Shared and distinct risk factors for MCI and dementia were identified. Age, lower education, medical history of stroke, hypertension, and epilepsy influenced mild cognitive impairment (MCI) progression to dementia. Correlations between key risk factors and circulating neurofilament light chain (NfL), glial fibrillary acidic protein (GFAP), amyloid β protein (Aβ)40, and Aβ42/Aβ40 ratio suggest underlying mechanisms contributing to cognitive impairment.
The common and distinct risk factors across cognitive decline stages emphasize the need for tailored interventions. The correlations with blood biomarkers provide insights into potential management targets.

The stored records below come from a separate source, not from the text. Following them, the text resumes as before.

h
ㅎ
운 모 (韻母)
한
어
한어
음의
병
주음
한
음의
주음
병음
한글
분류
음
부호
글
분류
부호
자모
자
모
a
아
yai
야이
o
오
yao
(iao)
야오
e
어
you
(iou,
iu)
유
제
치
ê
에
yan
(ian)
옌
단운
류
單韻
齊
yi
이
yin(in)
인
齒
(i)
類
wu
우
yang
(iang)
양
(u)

From a large community-based cohort study on the residents in Chongqing, we have identified that mild cognitive impairment (MCI) and dementia share several common risk factors, including age, female gender, rural living, lower education levels, and a medical history of stroke. However, each condition also has its own unique risk factors. Several factors contribute to the progression of MCI into dementia including age, education levels, occupation, and a medical history of hypertension and epilepsy. We discover the correlations between the risk factors for dementia and blood biomarkers that indicate the presence of axonal damage, glial activation, and Aβ pathology.
本研究旨在调查重庆这个老龄化严重地区的社区人群中,血液病理学与既定认知衰退风险因素之间的关系。
共招募了26554名50岁及以上的居民。应用多项逻辑回归模型评估认知水平的风险因素。采用倾向得分匹配法和线性混合效应模型评估关键风险因素与循环生物标志物之间的关系。
确定了轻度认知障碍(MCI)和痴呆症的共同及不同风险因素。年龄、低学历、中风病史、高血压和癫痫病史会影响轻度认知障碍(MCI)向痴呆症的进展。关键风险因素与循环神经丝轻链(NfL)、胶质纤维酸性蛋白(GFAP)、淀粉样β蛋白(Aβ)40以及Aβ42/Aβ40比值之间的相关性表明了导致认知障碍的潜在机制。
认知衰退各阶段的共同及不同风险因素强调了进行针对性干预的必要性。与血液生物标志物的相关性为潜在的管理靶点提供了见解。
通过对重庆居民进行的一项大型社区队列研究,我们发现轻度认知障碍(MCI)和痴呆症有几个共同的风险因素,包括年龄、女性、农村居住、低学历以及中风病史。然而,每种情况也有其独特的风险因素。包括年龄、教育水平、职业以及高血压和癫痫病史在内的几个因素会促使MCI发展为痴呆症。我们发现了痴呆症风险因素与血液生物标志物之间的相关性,这些生物标志物表明存在轴突损伤、胶质细胞激活和Aβ病理。